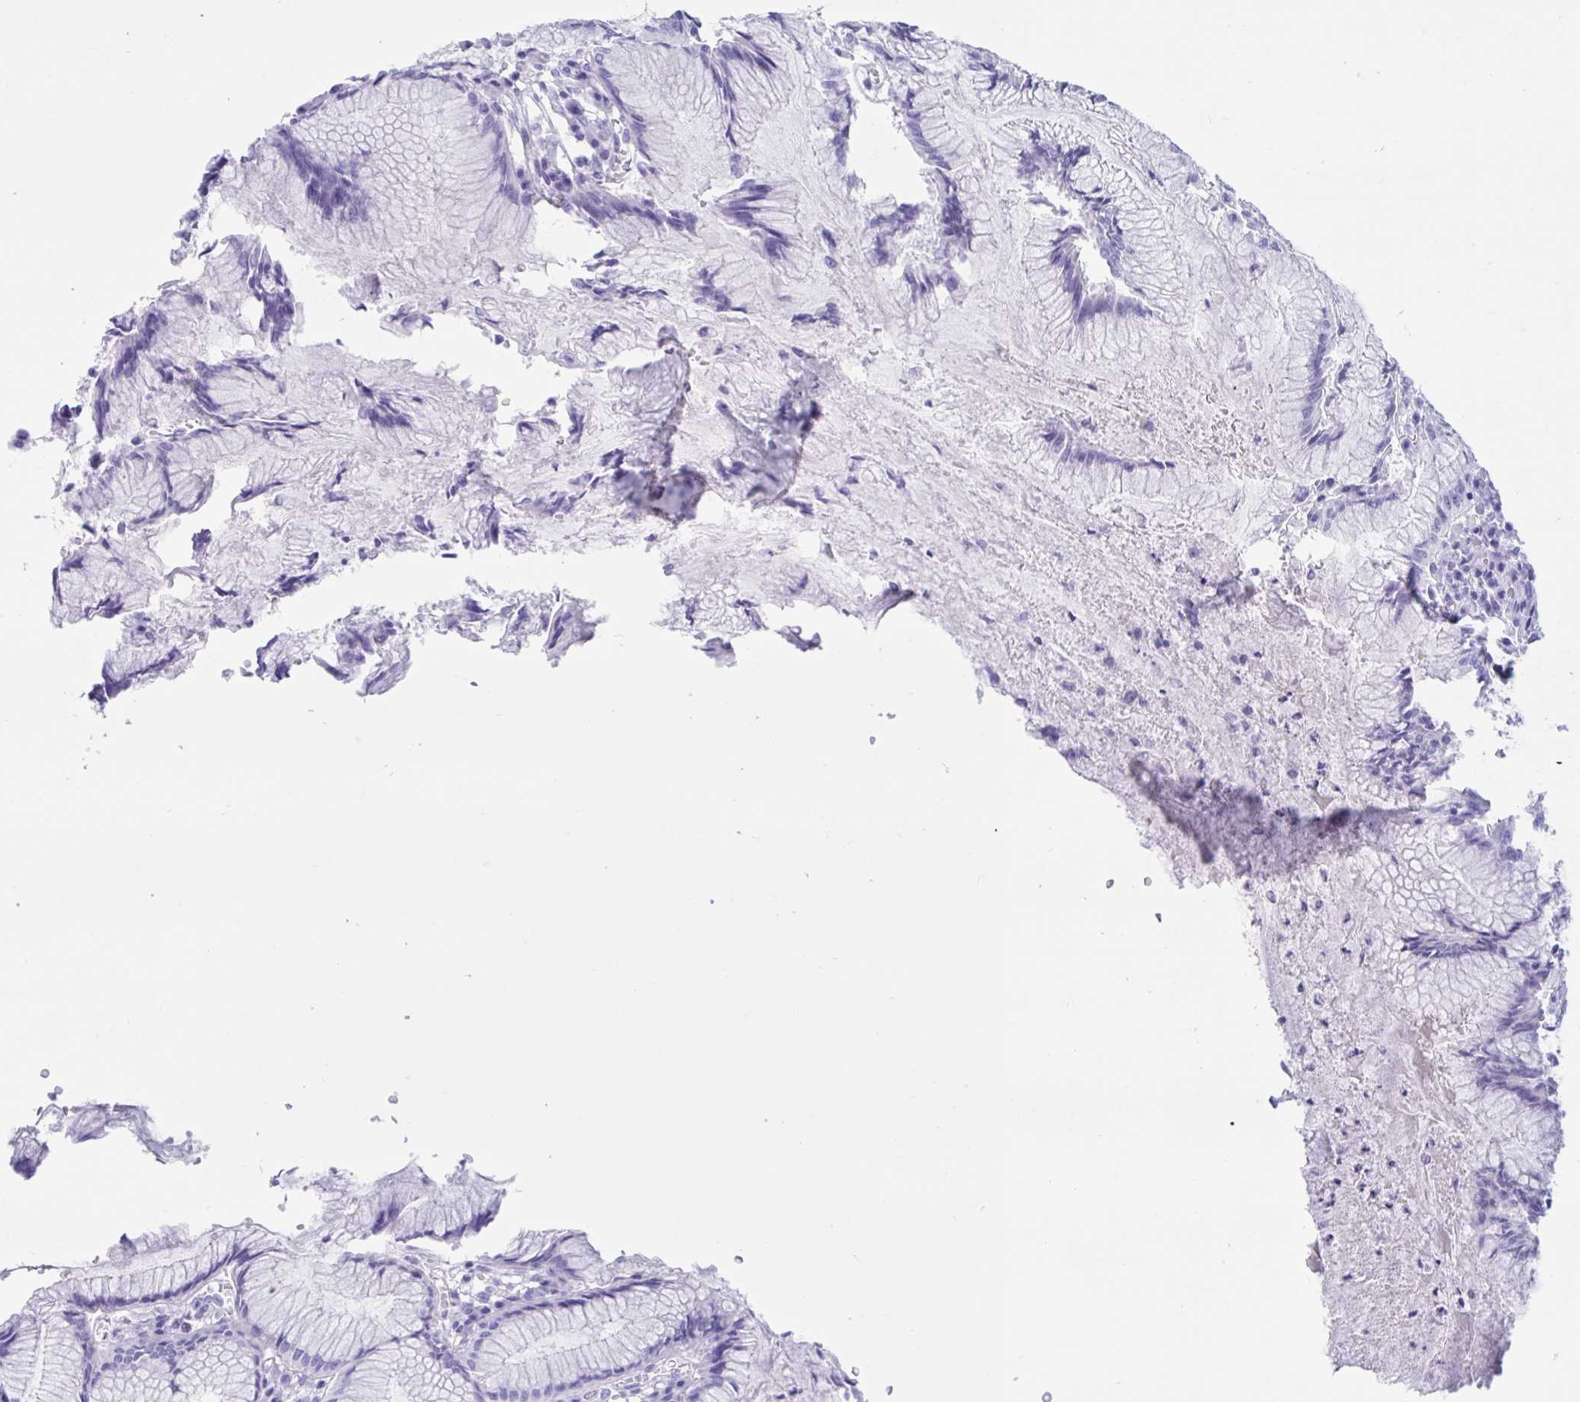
{"staining": {"intensity": "negative", "quantity": "none", "location": "none"}, "tissue": "stomach", "cell_type": "Glandular cells", "image_type": "normal", "snomed": [{"axis": "morphology", "description": "Normal tissue, NOS"}, {"axis": "topography", "description": "Stomach"}], "caption": "This is an IHC photomicrograph of normal human stomach. There is no positivity in glandular cells.", "gene": "TMEM35A", "patient": {"sex": "male", "age": 55}}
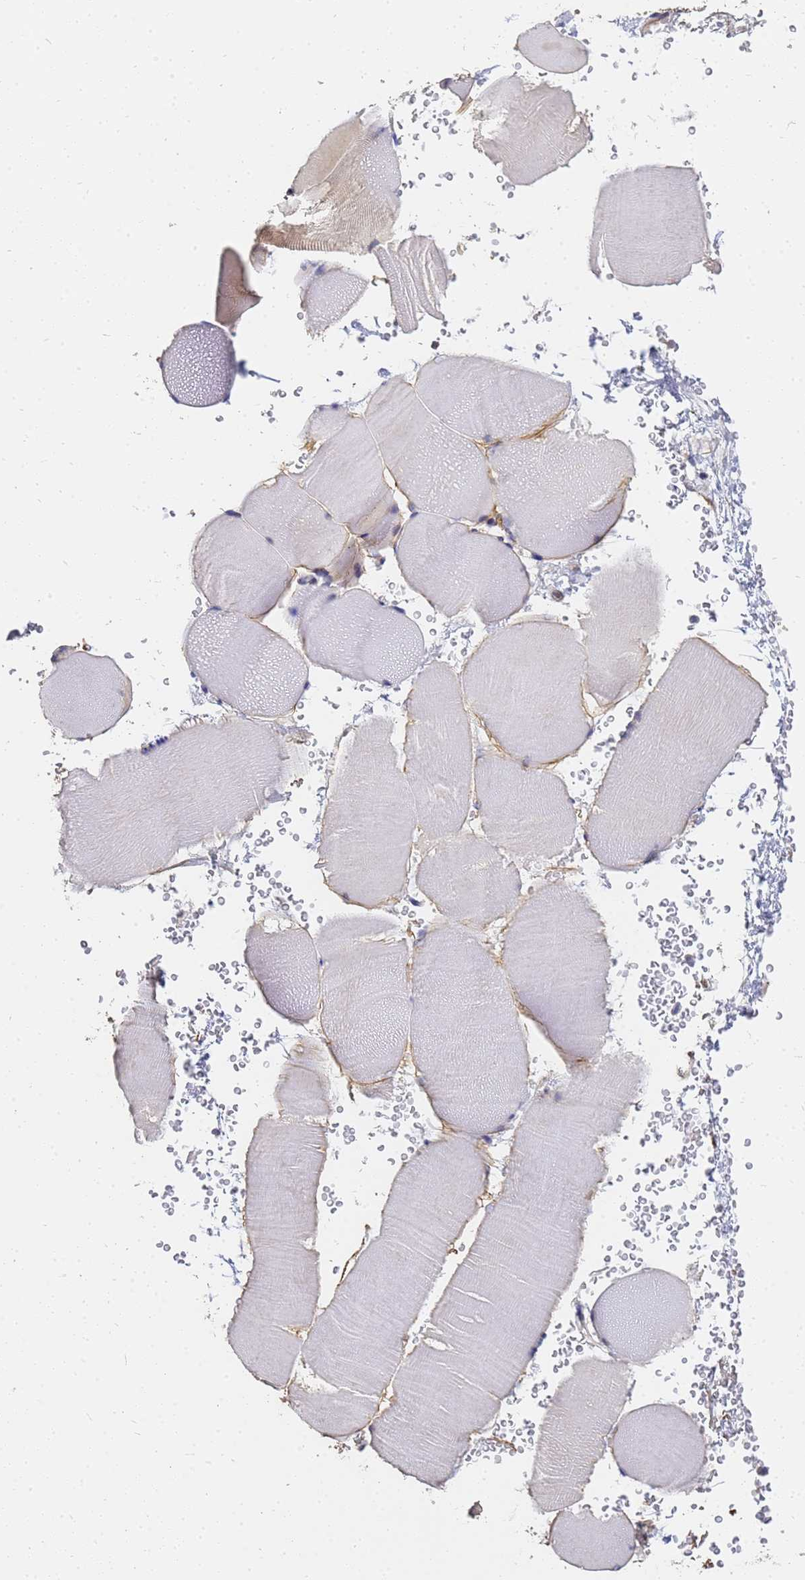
{"staining": {"intensity": "moderate", "quantity": "25%-75%", "location": "cytoplasmic/membranous"}, "tissue": "skeletal muscle", "cell_type": "Myocytes", "image_type": "normal", "snomed": [{"axis": "morphology", "description": "Normal tissue, NOS"}, {"axis": "topography", "description": "Skeletal muscle"}], "caption": "A micrograph showing moderate cytoplasmic/membranous expression in approximately 25%-75% of myocytes in normal skeletal muscle, as visualized by brown immunohistochemical staining.", "gene": "FAM166B", "patient": {"sex": "male", "age": 62}}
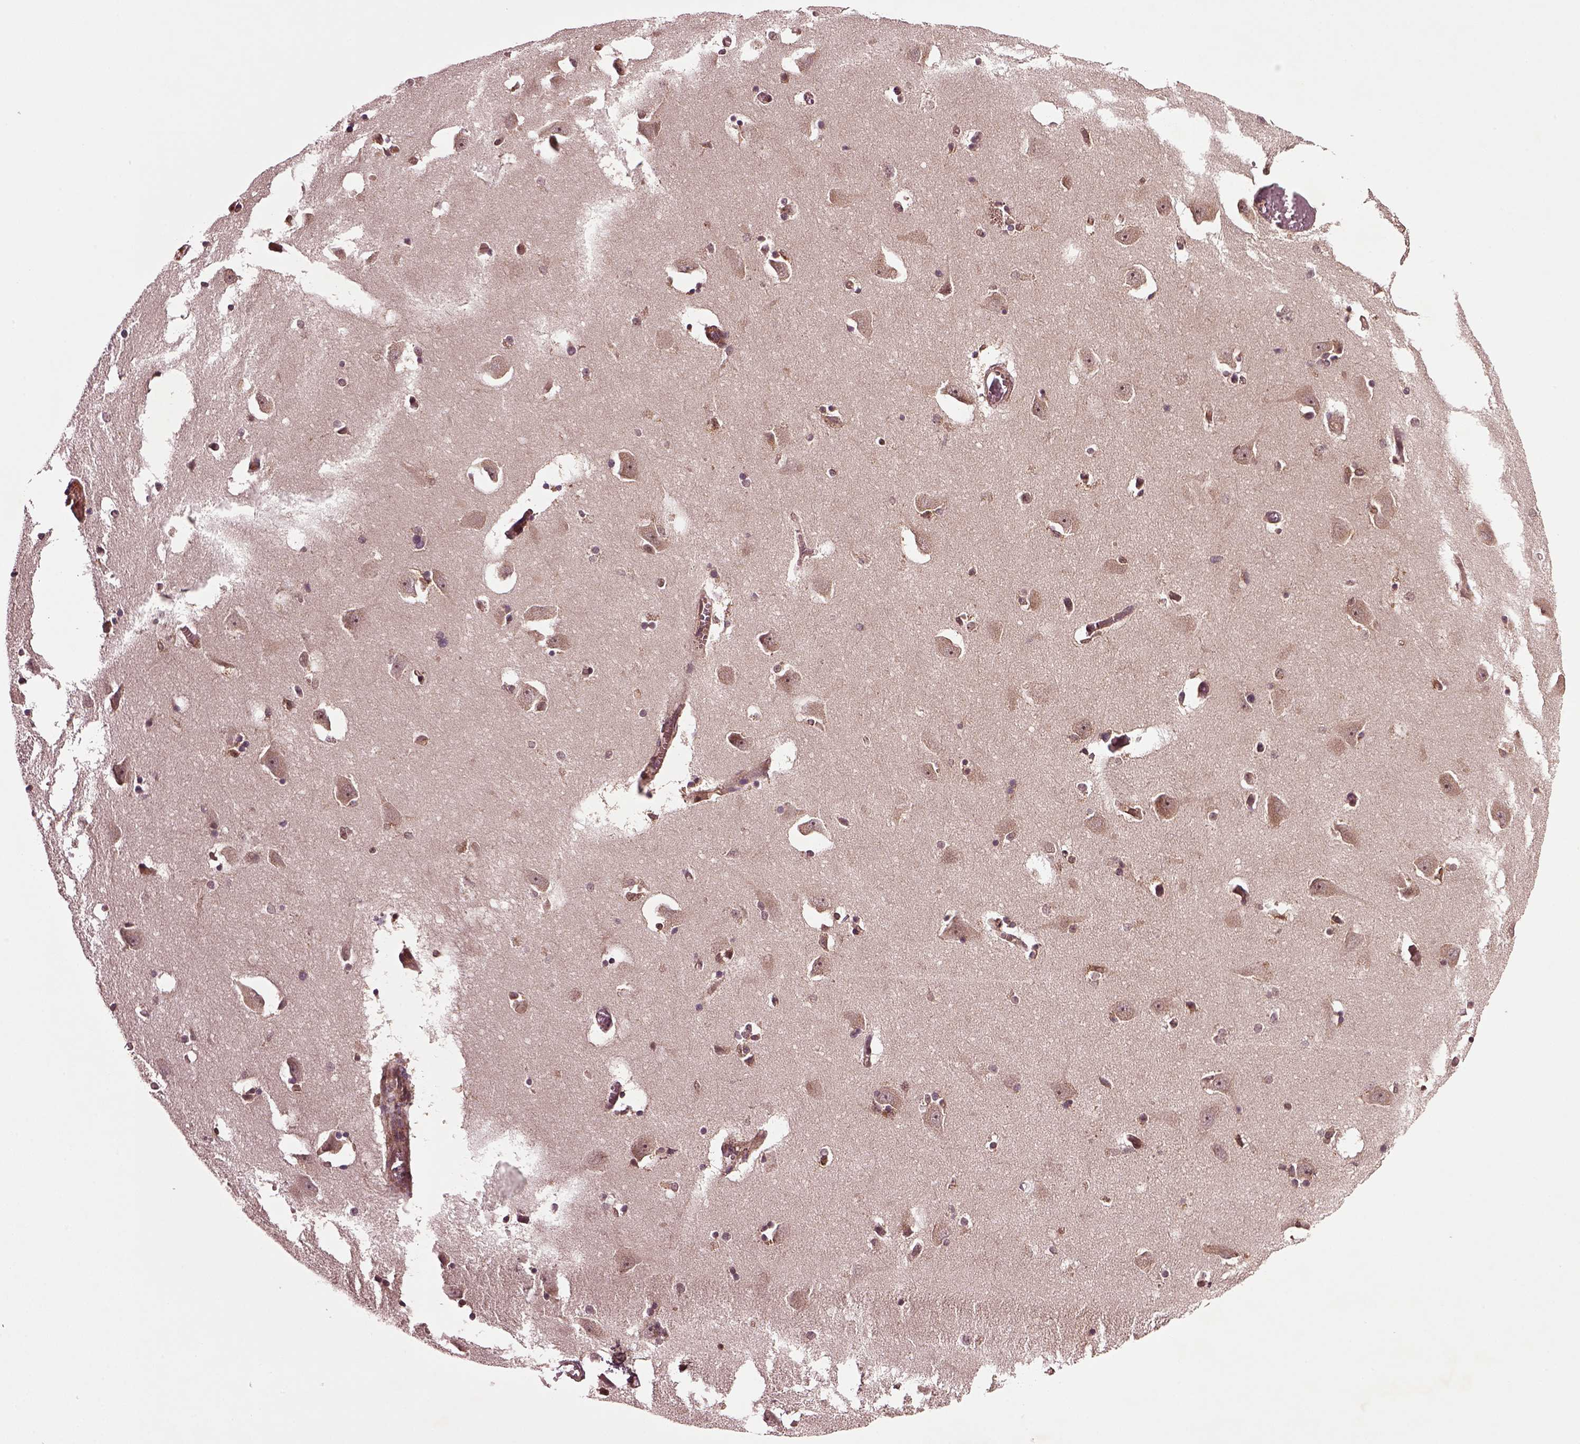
{"staining": {"intensity": "moderate", "quantity": "25%-75%", "location": "cytoplasmic/membranous"}, "tissue": "caudate", "cell_type": "Glial cells", "image_type": "normal", "snomed": [{"axis": "morphology", "description": "Normal tissue, NOS"}, {"axis": "topography", "description": "Lateral ventricle wall"}, {"axis": "topography", "description": "Hippocampus"}], "caption": "Immunohistochemical staining of normal human caudate demonstrates moderate cytoplasmic/membranous protein expression in approximately 25%-75% of glial cells. The protein is shown in brown color, while the nuclei are stained blue.", "gene": "WASHC2A", "patient": {"sex": "female", "age": 63}}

### Requirement
Your response should contain each line of the listing in which the word "brown" occurs.

### Solution for this exercise
{"staining": {"intensity": "moderate", "quantity": "25%-75%", "location": "cytoplasmic/membranous"}, "tissue": "skeletal muscle", "cell_type": "Myocytes", "image_type": "normal", "snomed": [{"axis": "morphology", "description": "Normal tissue, NOS"}, {"axis": "topography", "description": "Skeletal muscle"}], "caption": "A micrograph showing moderate cytoplasmic/membranous expression in approximately 25%-75% of myocytes in normal skeletal muscle, as visualized by brown immunohistochemical staining.", "gene": "FAM166B", "patient": {"sex": "male", "age": 62}}
{"staining": {"intensity": "moderate", "quantity": "25%-75%", "location": "cytoplasmic/membranous"}, "tissue": "caudate", "cell_type": "Glial cells", "image_type": "normal", "snomed": [{"axis": "morphology", "description": "Normal tissue, NOS"}, {"axis": "topography", "description": "Lateral ventricle wall"}, {"axis": "topography", "description": "Hippocampus"}], "caption": "Immunohistochemical staining of normal human caudate demonstrates moderate cytoplasmic/membranous protein expression in approximately 25%-75% of glial cells. The protein is shown in brown color, while the nuclei are stained blue.", "gene": "WASHC2A", "patient": {"sex": "female", "age": 63}}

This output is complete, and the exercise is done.